Simon Harrington, head of public affairs at adviser trade body Pimfa, said the reduction would “come as welcome relief" for advisers and it would help reduce their outgoings for the coming year “allowing them to focus investment internally rather than on servicing the cost of regulation”.

He added: “We are particularly pleased to see that the FSCS has managed to recover a significant amount from failed firms over the reporting period and this is something which we would like to congratulate the FSCS on.

“We have always been clear that more focus should be placed on recovery in pursuit of reducing the levy and while we accept that recoveries are difficult and even harder to plan for, this represents significant progress on behalf of the FSCS and the levy more generally.”

The expected compensation costs for the LDII class for next year have also dropped from £224mn to £156mn. 

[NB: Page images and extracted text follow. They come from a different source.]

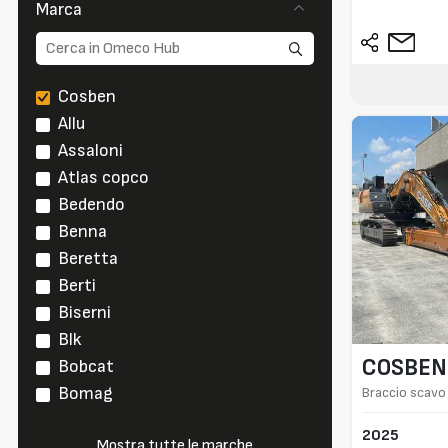
Marca
Cosben
Allu
Assaloni
Atlas copco
Bedendo
Benna
Beretta
Berti
Biserni
Blk
COSBEN
Bobcat
Bomag
Braccio scavo 
2025
Mostra tutte le marche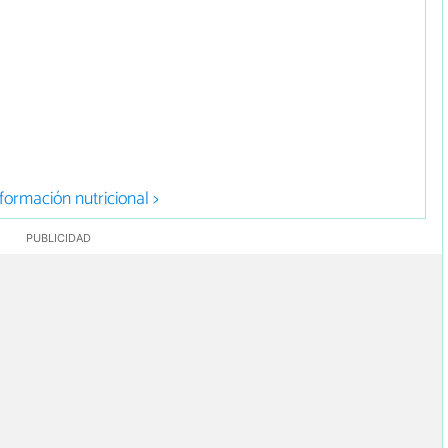
formación nutricional >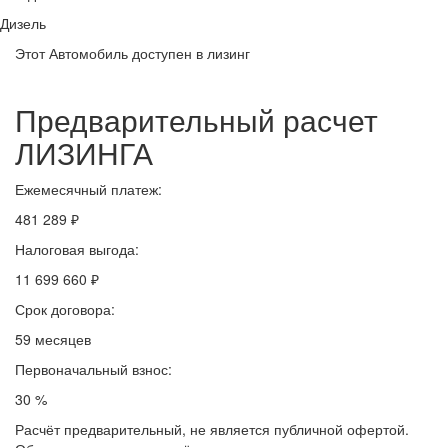
Дизель
Этот Автомобиль доступен в лизинг
Предварительный расчет
ЛИЗИНГА
Ежемесячный платеж:
481 289 ₽
Налоговая выгода:
11 699 660 ₽
Срок договора:
59 месяцев
Первоначальный взнос:
30 %
Расчёт предварительный, не является публичной офертой.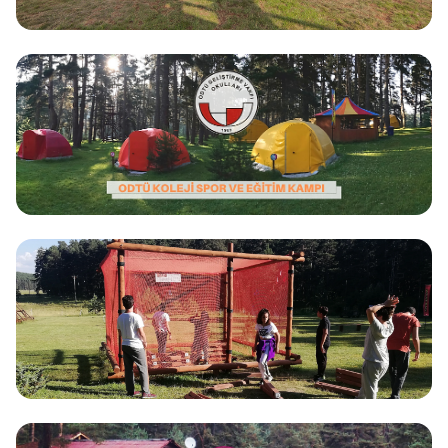
Kanada
Toronto, Vancouver, Montreal
Avustralya
Sydney, Melbourne, Brisbane
İrlanda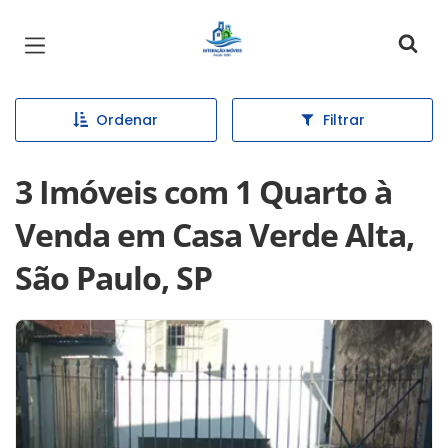
Página inicial
Ordenar
Filtrar
3 Imóveis com 1 Quarto à
Venda em Casa Verde Alta,
São Paulo, SP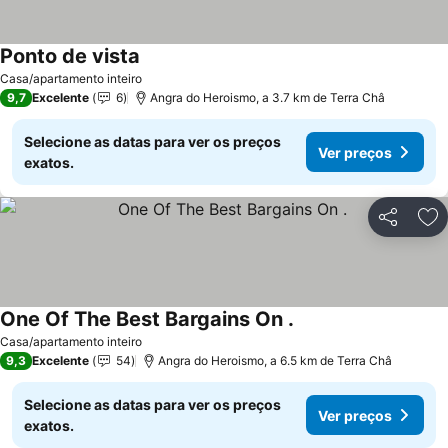
Ponto de vista
Ver preços
Casa/apartamento inteiro
9,7
Excelente
6
Angra do Heroismo, a 3.7 km de Terra Châ
Selecione as datas para ver os preços
Ver preços
exatos.
Partilhar
Ad
One Of The Best Bargains On .
Ver preços
Casa/apartamento inteiro
9,3
Excelente
54
Angra do Heroismo, a 6.5 km de Terra Châ
Selecione as datas para ver os preços
Ver preços
exatos.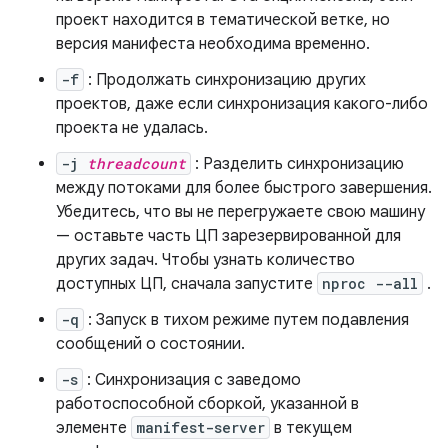
проект находится в тематической ветке, но
версия манифеста необходима временно.
-f
: Продолжать синхронизацию других
проектов, даже если синхронизация какого-либо
проекта не удалась.
-j
threadcount
: Разделить синхронизацию
между потоками для более быстрого завершения.
Убедитесь, что вы не перегружаете свою машину
— оставьте часть ЦП зарезервированной для
других задач. Чтобы узнать количество
доступных ЦП, сначала запустите
nproc --all
.
-q
: Запуск в тихом режиме путем подавления
сообщений о состоянии.
-s
: Синхронизация с заведомо
работоспособной сборкой, указанной в
элементе
manifest-server
в текущем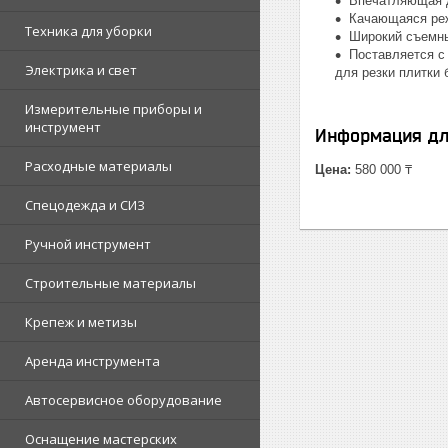
Впечатляющая д
Качающаяся реж
Техника для уборки
Широкий съемны
Поставляется с
Электрика и свет
для резки плитки
Измерительные приборы и
инструмент
Информация дл
Расходные материалы
Цена:
580 000 ₸
Спецодежда и СИЗ
Ручной инструмент
Строительные материалы
Крепеж и метизы
Аренда инструмента
Автосервисное оборудование
Оснащение мастерских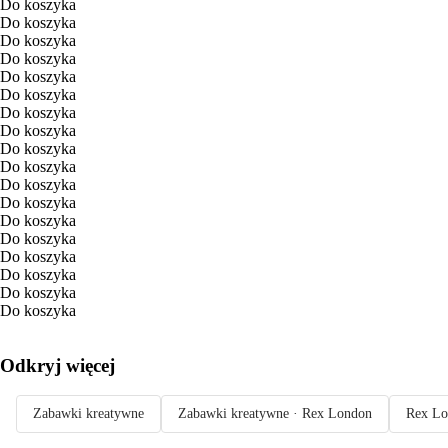
Do koszyka
Do koszyka
Do koszyka
Do koszyka
Do koszyka
Do koszyka
Do koszyka
Do koszyka
Do koszyka
Do koszyka
Do koszyka
Do koszyka
Do koszyka
Do koszyka
Do koszyka
Do koszyka
Do koszyka
Do koszyka
Odkryj więcej
Zabawki kreatywne
Zabawki kreatywne · Rex London
Rex Lo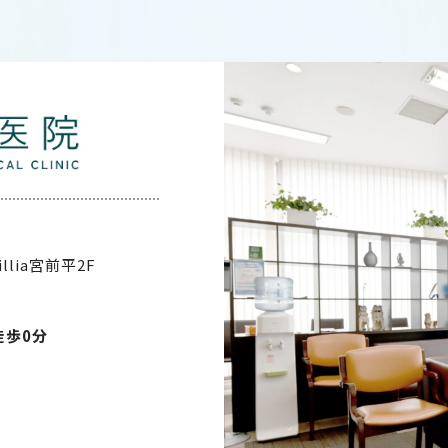
illia宮前平2F
徒歩0分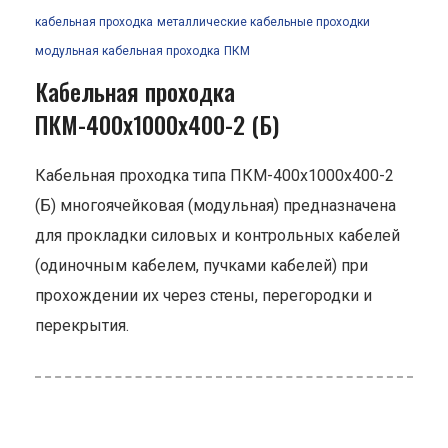
кабельная проходка
металлические кабельные проходки
модульная кабельная проходка
ПКМ
Кабельная проходка
ПКМ-400х1000х400-2 (Б)
Кабельная проходка типа ПКМ-400х1000х400-2
(Б) многоячейковая (модульная) предназначена
для прокладки силовых и контрольных кабелей
(одиночным кабелем, пучками кабелей) при
прохождении их через стены, перегородки и
перекрытия.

This is due to reduced pensions uphold rates and average compensation values, the FSCS expecting to receive fewer new claims and lower compensation costs for special administration firm failures.

Martyn Beauchamp, interim chief executive of the FSCS, said: “Predicting failures and claims volumes in advance is difficult, not least due to external conditions that are beyond our control such as the timings of firm failures or prevailing economic conditions. 

“Customers often contact us many years after the firm they had been doing business with failed. Indeed, around 85 per cent of claims are made five or more years after the original advice was given, which means it can be challenging to predict when a claim will be made.”

Earlier this month, Beauchamp told FT Adviser the use of artificial intelligence, teamed with a new operating model, will help the lifeboat scheme pay out claims more efficiently.